La adhesión a la unidad en lo esencial - es decir, la
plenitud de la fe católica, en toda su verdad y en todas sus dimensiones – y
la tensión a la unidad en los diversos ámbitos de vida pública – para dar
testimonio de la comunión a la que todos los hombres están llamados -,
permite superar los círculos viciosos entre quienes pretenden atribuir
exclusivamente a sus propias opciones contingentes el carácter de católico y
quienes caen en pluralismos disgregantes caracterizados por el relativismo
cultural y moral.
Por una
parte, la doctrina social de la Iglesia no ha pretendido nunca transformarse
y traducirse en una ingeniería social pre-fabricada y dispuesta al uso, con
la pretensión de formular «soluciones concretas, y menos soluciones únicas,
para cuestiones temporales que Dios ha dejado al juicio libre y responsable
de cada uno» (68).
Por otra
parte, hay puntos irrenunciables e incluso no negociables para el compromiso
de los católicos en la vida pública (69).
No es
que los católicos puedan asumir cualquier tipo de opción, pues las hay que
contradicen la fe que profesan. No todas las concepciones de la vida tienen
igual valor.
«Una
concepción relativista del pluralismo no tiene nada que ver con la legítima
libertad de los ciudadanos católicos de elegir, entre las opiniones
políticas compatibles con la fe y la ley moral natural, aquella que, según
el propio criterio, se conforma mejor a las exigencias del bien común» (70).

------------

TAREAS DEL EJERCICIO
• a. Responde, a partir del texto sobre la doctrina social de la Iglesia, estas preguntas:
(i) ¿En qué caen quienes forman el otro extremo del círculo vicioso, frente a los que atribuyen solo a sus propias opciones el carácter de católico?
(ii) ¿En qué no ha pretendido nunca transformarse y traducirse la doctrina social de la Iglesia?
(iii) ¿Con qué no tiene nada que ver una concepción relativista del pluralismo?
• b. Prosigue el texto sobre la doctrina social de la Iglesia a partir de su última oración.

DATOS PROPORCIONADOS
------------

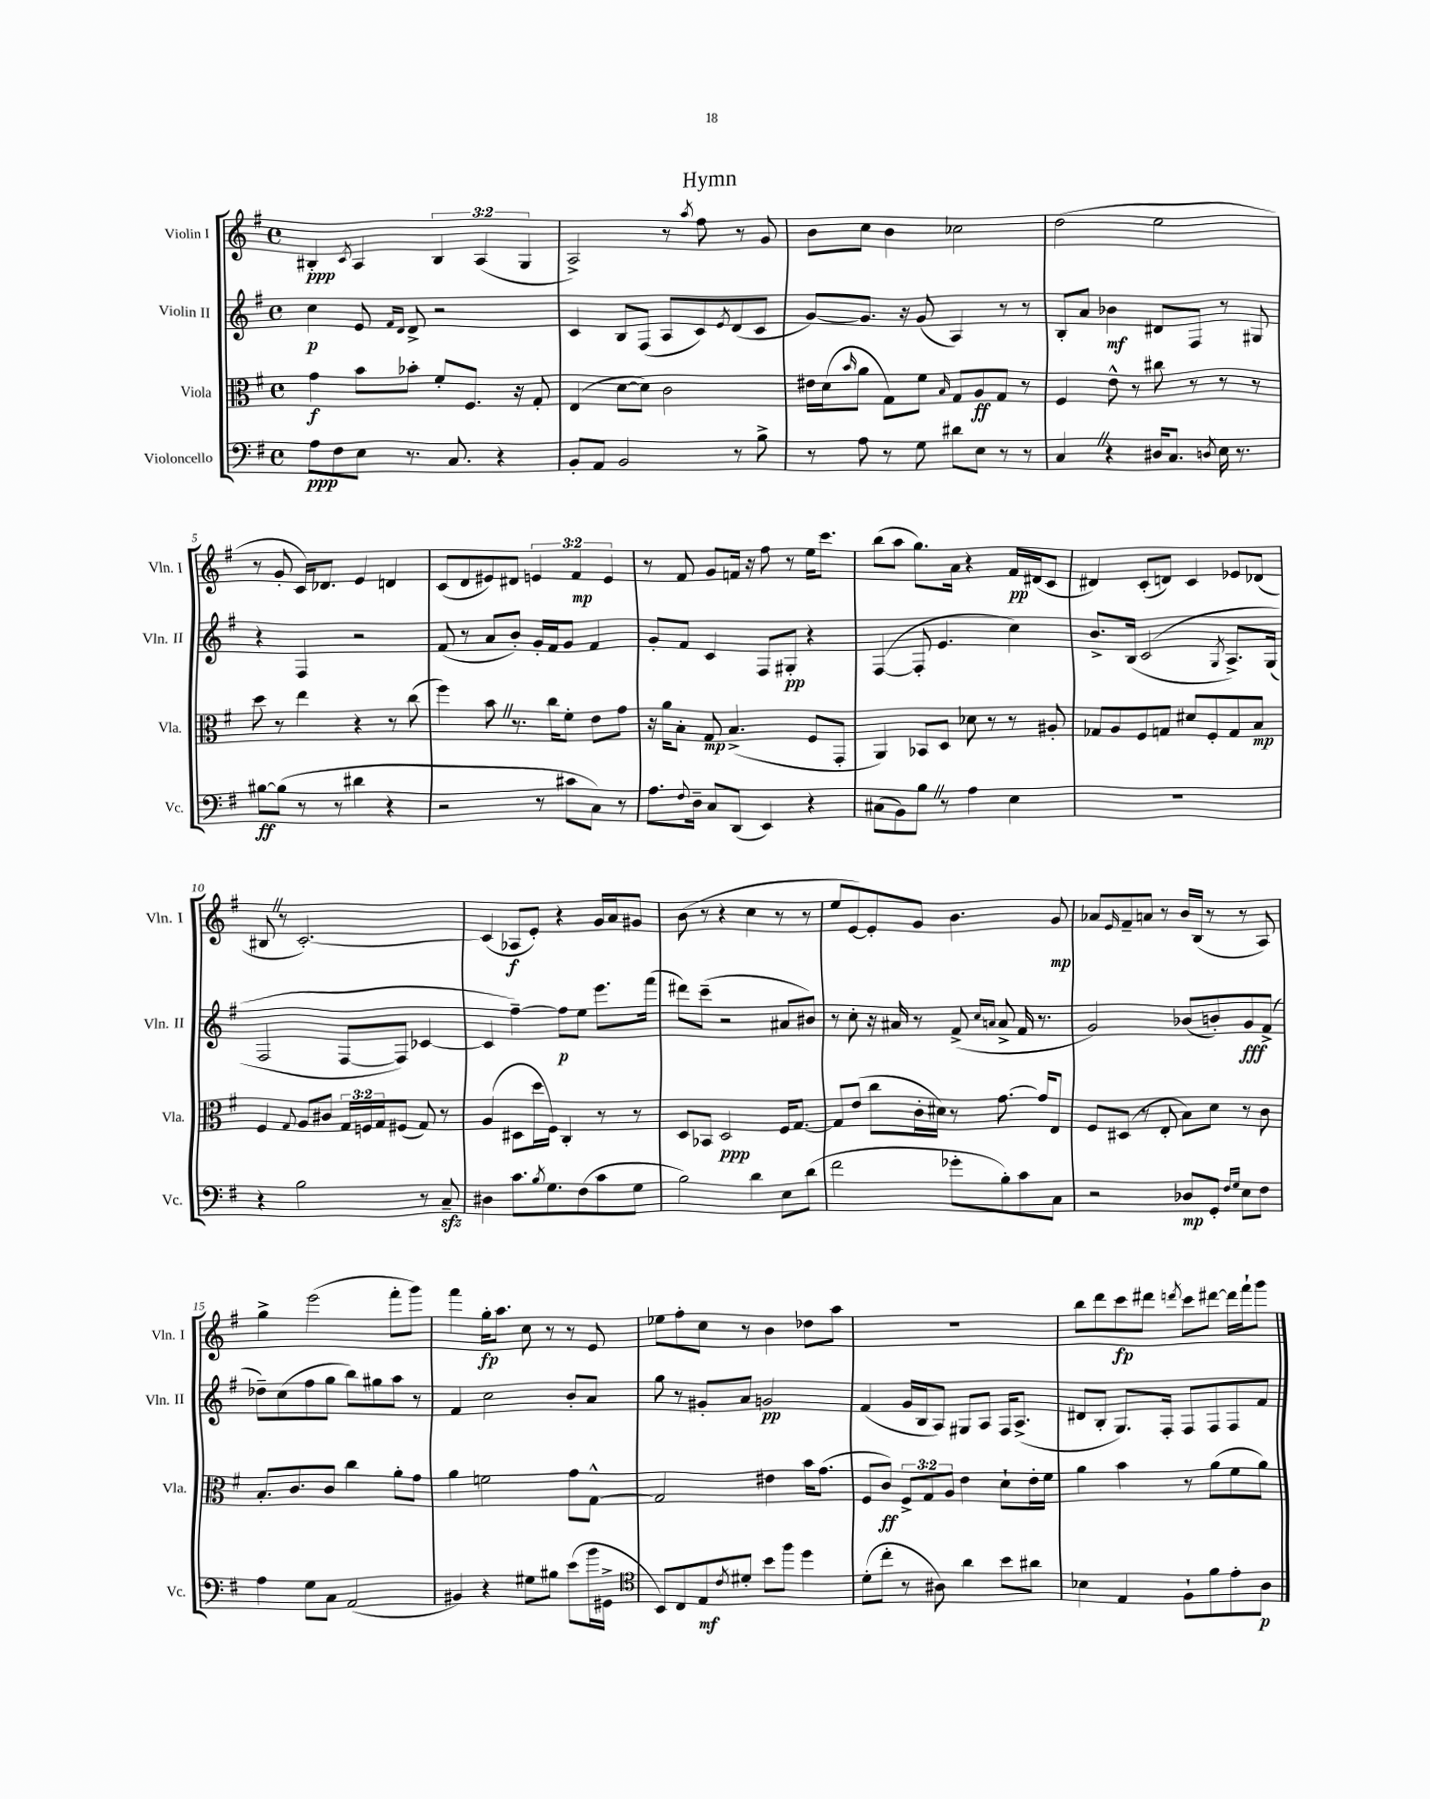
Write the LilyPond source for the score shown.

\header { title = "Hymn" }
<<
\new StaffGroup <<
\new Staff = "s0" \with { instrumentName = "Violin I" shortInstrumentName = "Vln. I" } {
    \clef treble \key g \major \defaultTimeSignature \time 4/4 \override Staff.TupletNumber.text = #tuplet-number::calc-fraction-text
    bis4-.\ppp \acciaccatura { c'8 } a4 \tuplet 3/2 { bis4 a4( g4 } |
    a2->) r8 \acciaccatura { a''8 } fis''8 r8 g'8 |
    b'8 c''8 b'4 ces''2 |
    d''2( e''2 |
    r8 g'8-. c'16) des'8. e'4 d'4 |
    c'8( d'8 eis'8) dis'8 \tuplet 3/2 { e'4 fis'4\mp e'4 } |
    r8 fis'8 g'8 f'16 r16 fis''8 r8 e''16 c'''8. |
    b''8( a''8 g''8.) a'16 r4 fis'16\pp dis'16( c'8 |
    dis'4) c'8-.( d'8) c'4 ees'8 des'8( |
    bis8 \once \override BreathingSign.text = \markup { \musicglyph "scripts.caesura.straight" } \breathe r8 c'2.~-.) |
    c'4( aes8\f e'8-.) r4 g'16 a'16 gis'8 |
    b'8( r8 r4 c''4 r8 r8 |
    e''8 e'8~) e'8-. g'8 b'4. g'8\mp |
    aes'8 \grace { e'16 } fis'8-- a'8 r8 b'16 b16( r8 r8 a8) |
    g''4-> e'''2( fis'''8-. g'''8) |
    fis'''4 g''16-.\fp a''8. c''8 r8 r8 e'8 |
    ees''8 fis''8-. c''8 r8 b'4 des''8 a''8 |
    R1 |
    b''8 d'''8 c'''8\fp dis'''8 \acciaccatura { d'''8 } c'''8 dis'''8~ dis'''16 fis'''16-! g'''8 \bar "|." |
}
\new Staff = "s1" \with { instrumentName = "Violin II" shortInstrumentName = "Vln. II" } {
    \clef treble \key g \major \defaultTimeSignature \time 4/4
    c''4\p e'8 \grace { fis'16 d'16 } d'8-> r2 |
    c'4 b8 fis8( a8 c'8) \acciaccatura { e'8 } d'8( c'8 |
    g'8~) g'8. r16 g'8( a4) r8 r8 |
    b8-. a'8 bes'4\mf dis'8 fis8 r8 gis8 |
    r4 fis4 r2 |
    fis'8( r8 a'8 b'8-.) g'16-. fis'16 g'8 fis'4 |
    g'8-. fis'8 c'4 fis8 gis8-.\pp r4 |
    fis4~( fis8-. e'4. c''4) |
    b'8.-> b16( c'2\( \acciaccatura { g8 } a8.->) g16( |
    fis2 fis8~ fis8) ces'4~ |
    ces'4 fis''4~--\) fis''8\p e''8 e'''8. fis'''16( |
    dis'''8) c'''8--( r2 ais'8 bis'8) |
    r8 c''8-. r16 ais'16 r8 fis'8->( \grace { c''16 a'16 } a'8-> fis'16 r8. |
    g'2) bes'8( b'8-.) g'8\fff fis'8->( |
    des''8--) c''8( fis''8 g''8 b''8) gis''8 a''8 r8 |
    fis'4 c''2 b'8-. a'8 |
    g''8 r8 gis'8-. a'8 g'2\pp |
    fis'4( g'16 b16 a8) gis8 a8 fis16 a8.->( |
    dis'8 b8-. g8.) fis16-. fis8 fis8 fis8 fis'8 \bar "|." |
}
\new Staff = "s2" \with { instrumentName = "Viola" shortInstrumentName = "Vla." } {
    \clef alto \key g \major \defaultTimeSignature \time 4/4 \override Staff.TupletNumber.text = #tuplet-number::calc-fraction-text
    g'4\f b'8 bes'8-. fis'8-. fis8. r16 g8-. |
    e4( d'8~ d'8) c'2 |
    eis'16 d'16( \grace { b'16 } a'8 g8) fis'8 \grace { b16 } g8 a8\ff g8 r8 |
    fis4 e'8-^ r8 cis''8 r8 r8 r8 |
    d''8 r8 e''4 r4 r8 c''8( |
    fis''4) b'8 \once \override BreathingSign.text = \markup { \musicglyph "scripts.caesura.straight" } \breathe r8. c''16 fis'8-. e'8 g'8 |
    r16 a'16 b8-. g8\mp b4.->( fis8 g,8-. |
    a,4) bes,8 d8 des'8 r8 r8 ais8-. |
    ges8 a8 fis8 g8 dis'8 fis8-. g8 b8\mp |
    fis4 \appoggiatura { g8 } a8 cis'8 \tuplet 3/2 { g16 f16 g16 } fis8( g8) r8 |
    a4( dis8 d''16 fis16) c4-. r8 r8 |
    d8 bes,8 d2\ppp fis16 g8.~ |
    g8 e'8( c''8 c'16-. dis'16) r8 g'8.~ g'16 e8 |
    fis8 dis8( r8 e8-. b8) d'8 r8 c'8 |
    b8.-. c'8. c'8 c''4 a'8-. g'8 |
    a'4 f'2 g'8 g8~-^ |
    g2 eis'4 b'16 g'8.( |
    fis8 c'8\ff) \tuplet 3/2 { fis8-> g8 a8 } e'4 d'8-! e'16-. fis'16 |
    a'4 b'4 r8 a'8( fis'8 a'8) \bar "|." |
}
\new Staff = "s3" \with { instrumentName = "Violoncello" shortInstrumentName = "Vc." } {
    \clef bass \key g \major \defaultTimeSignature \time 4/4
    a8\ppp fis8 e8 r8. c8. r4 |
    b,8-. a,8 b,2 r8 b8-> |
    r8 a8 r8 g8 dis'8 e8 r8 r8 |
    c4 \once \override BreathingSign.text = \markup { \musicglyph "scripts.caesura.straight" } \breathe r4 dis16 c8. \acciaccatura { d8 } e16 r8. |
    bis8~\ff bis8( r8 r8 dis'4 r4 |
    r2 r8 cis'8 c8) r8 |
    a8. \appoggiatura { fis8 } d16-- c8 d,8( e,4) r4 |
    cis8( b,8) b8 \once \override BreathingSign.text = \markup { \musicglyph "scripts.caesura.straight" } \breathe r8 a4 e4 |
    R1 |
    r4 b2 r8 c8--\sfz |
    dis4 c'8. \acciaccatura { b8 } g8. fis8( c'8 g8 |
    b2) d'4 e8 d'8( |
    fis'2 ges'8-. b8-.) c'8 c8 |
    r2 des8\mp g,8-. \grace { fis16 g16 } e8 fis8 |
    a4 g8 c8 a,2( |
    bis,4) r4 gis8 bis8 e'8( b'16 gis,16-> |
    \clef tenor b,8) c8 e8\mf \acciaccatura { c'8 } dis'8-. b'8 fis''8 d''4 |
    d'8-.( c''8-. r8 ais8) a'4 b'8 ais'8 |
    bes4 e4 fis8-! fis'8 e'8-. a8\p \bar "|." |
}
>>
>>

------------

CONJUNTO DE RESPUESTAS
• a.
(i) En pluralismos disgregantes caracterizados por el relativismo cultural y moral.
(ii) En una ingeniería social prefabricada y dispuesta al uso.
(iii) Con la legítima libertad de los ciudadanos católicos de elegir, entre las opiniones políticas compatibles con la fe y la ley moral natural, aquella que, según el propio criterio, se conforma mejor a las exigencias del bien común.

• b.
Los
católicos tienen que saber aceptar los puntos firmes y las posiciones
comunes que tienen que compartir ante cuestiones sociales que ponen en juego
opciones éticas fundamentales, o ante momentos en que lo requiere el bien
supremo de la nación, o ante coyunturas de vida eclesial que impongan una
indicación prudencia que sea unitaria.
Saben
también discernir y reconocer que una misma fe puede conducir a compromisos
y opciones diversas ante una diversidad de circunstancias y una pluralidad
de interpretaciones y caminos para la búsqueda del bien humano y social.
La
importancia primordial de esa experiencia de comunión se traduce, en fin, en
el encuentro en sede eclesial de católicos que han asumido una pluralidad de
opciones legítimas, que no se «excomulgan» recíprocamente sino que saben
interrogarse conjuntamente, a la luz de la verdad y la caridad, lo que pueda
responder mejor al plan de Dios y, por eso, al servicio de los hombres y los
pueblos.
Urge,
pues, concentrar inversiones educativas y pastorales en la formación y
compañía de nuevas generaciones de militantes católicos, que den testimonio
con su presencia coherente, con su competencia y creatividad, con sus obras,
un valioso servicio a las personas y a la sociedad.
Más allá de todo mimetismo mundano, de todo
repliegue intimista, de todo encierro eclesiástico, de toda evane3scencia
espiritualista, de toda reducción moralista, los «christifideles laicos»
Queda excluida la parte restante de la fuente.